We follow Petronella Brandt, nee Oortman, as she moves into the home of her new husband, Johannes Brandt, who is largely a stranger to her, and as she begins to understand the workings of a prominent family of a large city, coming from a fallen family in the country. From the moment she steps foot into the home, Nella sees there are plenty of goings on she doesn't understand--and may never will. Nella is the perfect narrator for a story such as this one. Both Nella and the reader are wholly unfamiliar with the world she's entering, so we explore together, and her suppositions lead ours, making the surprising revelations all the more surprising. Being eighteen and living a sheltered life, Nella is naive to how her world will change and sometimes her childish reactions are frustrating--but in character. She undergoes a lot of changes throughout the story, and she demonstrates her strength of character--something it doesn't look like she has at the beginning--all through the last chapters, holding a crumbling family together through sheer will and determination. My only qualm with Nella is that her mindset, late in the book, is especially modern and easily come about with, which is hard to believe given the time period and the beliefs of the people at the time. Yes, there will always be exceptions, but Nella is eighteen years old and from a sheltered, poor family of good name in the country--not exactly somewhere that breeds modern thinking.

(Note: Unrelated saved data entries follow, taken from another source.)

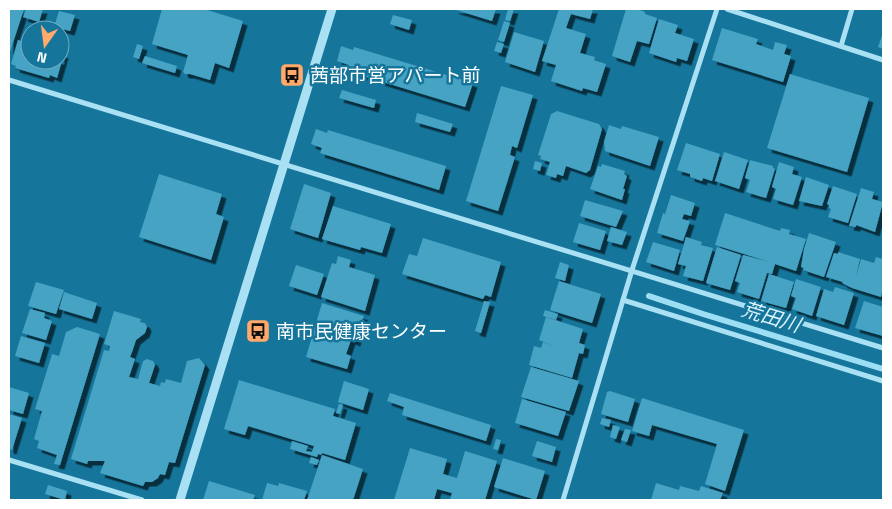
<svg xmlns="http://www.w3.org/2000/svg" width="892" height="509" viewBox="0 0 892 509" font-family="'Titillium Web','Noto Sans JP',sans-serif">
<defs>
<filter id="shadow"><feDropShadow dx="4.5" dy="4.5" stdDeviation="0" flood-color="#0009"/></filter>
</defs>
<rect width="100%" height="100%" fill="#15759b"/>
<g fill="none" stroke-linecap="round" stroke-linejoin="round">
<polyline stroke="#9cdff5" stroke-width="6" points="649,296 703,314 883,369"/>
</g>
<g fill="#46a3c4" filter="url(#shadow)">
<polygon points="9,9 24,9 9,55"/>
<polygon points="26,9 43,9 39,22 23,17"/>
<polygon points="162,9 204,9 243,21 229,68 215,63 210,80 190,74 185,74 183,72 188,55 152,44"/>
<polygon points="453,9 496,9 492,21"/>
<polygon points="508,9 514,9 510,21 505,20"/>
<polygon points="559,9 593,9 590,19 571,14 566,28 586,34 580,53 595,57 594,60 606,64 597,92 583,88 582,91 551,81 556,65 542,61"/>
<polygon points="626,9 640,9 640,10 645,12 645,14 657,18 649,44 637,41 630,62 612,56"/>
<polygon points="59,11 75,15 70,31 54,27"/>
<polygon points="393,15 412,20 409,30 390,24"/>
<polygon points="659,19 678,25 675,33 694,39 687,61 677,58 676,62 649,53"/>
<polygon points="504,21 510,23 504,42 498,40"/>
<polygon points="722,28 758,39 756,44 773,50 775,42 787,45 784,54 791,56 783,82 712,60"/>
<polygon points="514,32 544,41 535,72 505,62"/>
<polygon points="883,33 883,49 878,47"/>
<polygon points="18,40 30,44 30,60 60,60 60,53 64,54 57,78 50,75 49,78 15,68 16,66 11,64"/>
<polygon points="497,42 504,44 501,53 494,51"/>
<polygon points="137,44 143,46 139,59 133,57"/>
<polygon points="341,46 353,50 354,47 473,83 465,107 347,71 349,65 337,61"/>
<polygon points="145,56 177,66 175,73 142,63"/>
<polygon points="790,74 869,98 847,172 767,148"/>
<polygon points="501,86 533,95 517,148 512,146 510,155 515,157 498,211 466,201"/>
<polygon points="342,90 376,100 374,108 339,98"/>
<polygon points="557,111 599,124 602,129 590,170 586,173 566,166 563,176 557,174 556,178 546,175 550,162 540,159 541,156 538,155 551,114"/>
<polygon points="417,113 453,124 450,132 415,122"/>
<polygon points="609,125 621,129 622,126 659,137 650,166 605,151 604,142"/>
<polygon points="316,129 327,133 328,130 446,166 439,190 320,153 322,148 311,144"/>
<polygon points="686,143 720,154 712,181 703,178 702,181 690,177 690,174 677,170"/>
<polygon points="724,152 748,160 739,189 715,181"/>
<polygon points="750,160 773,166 773,168 775,169 766,198 746,192 750,180 745,178"/>
<polygon points="535,161 542,163 540,171 533,169"/>
<polygon points="779,162 794,167 792,174 802,177 793,205 773,199 776,189 772,187"/>
<polygon points="602,164 625,171 624,174 627,176 623,189 625,189 622,200 590,189 598,166 601,167"/>
<polygon points="159,174 222,194 216,214 224,217 211,260 139,237"/>
<polygon points="806,177 829,185 822,206 799,201"/>
<polygon points="304,184 331,193 318,238 290,229"/>
<polygon points="833,186 857,194 848,223 828,217 831,209 829,208 829,205 827,204"/>
<polygon points="861,188 874,192 872,199 883,202 875,232 856,225 856,227 849,226"/>
<polygon points="671,195 695,203 691,216 684,214 682,219 690,221 683,241 657,233 663,213 665,214"/>
<polygon points="585,200 623,211 616,227 580,216"/>
<polygon points="333,206 391,224 382,253 361,247 360,250 322,239"/>
<polygon points="725,213 780,231 781,228 790,230 789,234 806,239 796,271 775,264 772,274 767,273 759,299 737,292 740,283 735,281 743,255 770,262 715,245"/>
<polygon points="579,223 606,231 600,250 573,242"/>
<polygon points="611,227 627,232 622,245 607,241"/>
<polygon points="809,233 836,242 824,277 803,270 804,268 801,267 804,249"/>
<polygon points="686,237 702,242 701,245 713,248 703,281 683,276 686,266 678,264"/>
<polygon points="423,238 501,262 491,297 485,295 483,299 402,274 409,254 417,256"/>
<polygon points="653,242 680,250 674,271 646,262"/>
<polygon points="717,247 741,255 730,290 706,283"/>
<polygon points="838,252 860,259 856,277 861,259 874,263 876,257 883,259 883,288 881,297 852,288 842,283 843,282 826,277 834,253 838,254"/>
<polygon points="338,256 351,260 349,267 375,275 365,311 321,297 332,263 336,264"/>
<polygon points="560,262 569,265 565,281 555,278"/>
<polygon points="296,265 324,274 317,295 289,286"/>
<polygon points="769,274 794,282 786,308 761,301"/>
<polygon points="796,279 821,287 812,316 792,309 796,298 791,296"/>
<polygon points="559,281 601,294 592,323 550,310"/>
<polygon points="36,282 64,290 56,314 28,306"/>
<polygon points="835,287 854,293 844,325 816,316 824,289 833,292"/>
<polygon points="64,292 97,303 92,319 59,309"/>
<polygon points="484,301 490,302 481,333 475,331"/>
<polygon points="864,301 883,307 883,336 855,328"/>
<polygon points="322,303 364,316 361,323 357,321 354,328 359,329 356,342 351,340 346,354 351,356 347,369 306,357"/>
<polygon points="30,309 45,313 44,318 52,321 46,340 22,333"/>
<polygon points="545,310 558,314 556,320 543,316"/>
<polygon points="114,311 141,319 140,322 145,323 147,327 145,333 136,340 132,352 130,357 135,359 129,377 138,379 143,361 147,359 153,361 155,365 149,383 160,386 161,382 165,383 166,379 181,383 187,361 199,358 205,365 175,463 169,462 165,475 160,474 158,478 152,482 145,482 143,486 100,473 105,461 88,461 87,464 71,459 104,350 109,351 110,346 104,344"/>
<polygon points="546,317 583,329 579,343 585,345 583,354 579,353 572,378 529,365 534,346 541,348 543,342 554,346 539,340"/>
<polygon points="77,327 100,334 60,465 54,464 57,455 37,448 39,441 34,439 42,411 35,409 52,354 59,356 66,332"/>
<polygon points="21,336 45,343 39,363 15,356"/>
<polygon points="531,367 579,381 569,411 521,397"/>
<polygon points="239,380 335,409 333,416 356,423 345,460 322,453 321,455 318,454 317,457 290,449 292,441 308,446 306,451 312,452 314,446 248,426 245,435 224,429"/>
<polygon points="344,381 369,389 363,410 338,402"/>
<polygon points="9,387 29,393 23,414 9,410"/>
<polygon points="610,391 635,399 628,422 601,414 607,392"/>
<polygon points="390,393 491,425 486,441 402,415 404,407 387,401"/>
<polygon points="642,398 744,430 725,491 705,484 717,444 652,425 649,436 632,431"/>
<polygon points="522,399 566,412 558,436 515,423"/>
<polygon points="339,404 343,405 340,414 336,413"/>
<polygon points="9,414 22,418 12,450 9,449"/>
<polygon points="602,418 611,420 609,427 600,424"/>
<polygon points="613,425 620,427 616,439 610,437"/>
<polygon points="625,429 631,430 627,442 621,440"/>
<polygon points="496,439 501,440 498,450 493,449"/>
<polygon points="537,441 556,447 552,462 532,456"/>
<polygon points="410,448 447,459 443,474 457,478 465,451 497,461 485,500 450,500 452,493 437,489 434,500 394,500"/>
<polygon points="322,455 363,469 353,500 307,500"/>
<polygon points="311,457 319,460 317,465 309,463"/>
<polygon points="503,458 545,471 536,500 494,487"/>
<polygon points="209,481 255,495 253,500 203,500"/>
<polygon points="267,483 278,486 279,483 307,491 304,500 262,500"/>
<polygon points="656,483 679,490 680,486 699,491 701,486 723,493 720,500 651,500"/>
<polygon points="48,485 67,491 65,500 45,494"/>
</g>
<g fill="none" stroke-linecap="round" stroke-linejoin="round">
<g stroke="#a9e0f3" stroke-width="5">
<polyline points="727,9 883,60"/>
<polyline points="841,46 852,9"/>
<polyline points="9,80 883,348"/>
<polyline points="623,300 883,381"/>
<polyline points="9,460 142,500"/>
<polyline points="563,500 632,270 717,9"/>
</g>
<polyline stroke="#a9e0f3" stroke-width="9" points="180,500 332,9"/>
</g>
<defs>
<symbol id="bus-square" viewBox="-11 -11 22 22"><rect x="-9" y="-9" width="18" height="18" rx="4" fill="#ffaa6b" stroke="#15759b"/><path d="M-5-6H5V4H4V6H2V4H-2V6H-4V4H-5ZM-3.5-4V0h7V-4ZM-3.5 1.2v1.5H-2V1.2ZM2 1.2v1.5H3.5V1.2Z" fill="#111"/></symbol>
</defs>
<g fill-rule="evenodd">
<use href="#bus-square" x="278" y="61" width="28" height="28"/>
<use href="#bus-square" x="244" y="317" width="28" height="28"/>
</g>
<g text-anchor="middle" stroke-width="5" stroke-linejoin="round" paint-order="stroke">
<g font-size="19" fill="#fff" stroke="#15759b" text-anchor="start">
<text x="310" y="82">茜部市営アパート前</text>
<text x="276" y="338">南市民健康センター</text>
</g>
<g font-size="20" font-style="italic" fill="#daf4fc" stroke="#15759b">
<text transform="translate(771 317) rotate(17)" y="7">荒田川</text>
</g>
</g>
<rect width="892" height="509" fill="none" stroke="#ffffff" stroke-width="20"/>
<g transform="translate(45 45) rotate(194)"><circle r="24" fill="#15759b" stroke="#73acc3"/>
<path d="M0-4L9 19L0 12L-9 19Z" fill="#ffaa6b"/>
<text y="-8" font-size="14" font-weight="bold" text-anchor="middle" fill="#ffffff">N</text>
</g>
</svg>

The Miniaturist promises surprises, and it gives them. I was constantly reforming what I thought based on new information Nella uncovers, and just about everything I thought was wrong. Even so, what should have been the largest (maybe second largest, I don't know) secret to be revealed was easily guessed, at least by me. I had supposed it at least two hundred pages before, so this final act reveal lost much of its potency. A shame, but also not something every reader will guess. Heck, others might guess the most shocking secret of all, but I didn't see it coming whatsoever. However, there are also lots of big questions left unanswered, which is disappointing. Biggest of all, the treatment of the miniaturist is just surprising--and not in a good way. What is such a draw and mystery for the whole book becomes rather mundane and even unappealing.

Needless to say, I'm rather split when it comes to this one. There are some very beautiful passages and ideas put forward, and Amsterdam at this time period is perfectly suited to the story, providing a hint of danger but also a touch of character from the city itself. Nella does go on a great journey, from a wide-eyed teenager with grand ideas about her future to a strong-willed woman who makes tough decisions over the course of just a few months, and she is able to demonstrate how a woman can rise to face her circumstances--something others find they cannot do in the novel. I only wish I could have felt more engaged, more affixed to the characters' fate. I was shocked at moments, but never on the verge of tears, never fully compelled by their stories, even as they dipped into tragedy.

About the author:

Jessie Burton studied at Oxford University and the Central School of Speech and Drama, where she appeared in productions of The House of Bernarda Alba, Othello, Play and Macbeth. In April 2013 her first novel, The Miniaturist, was sold at an 11-publisher auction at the London Book Fair, and went on to sell in 29 other countries around the world. It was published by Picador in the UK and Holland in July 2014, and the USA in August 2014, with other translations to follow. Radio 4 commissioned it as their Book at Bedtime in July 2014. She is currently writing her second novel.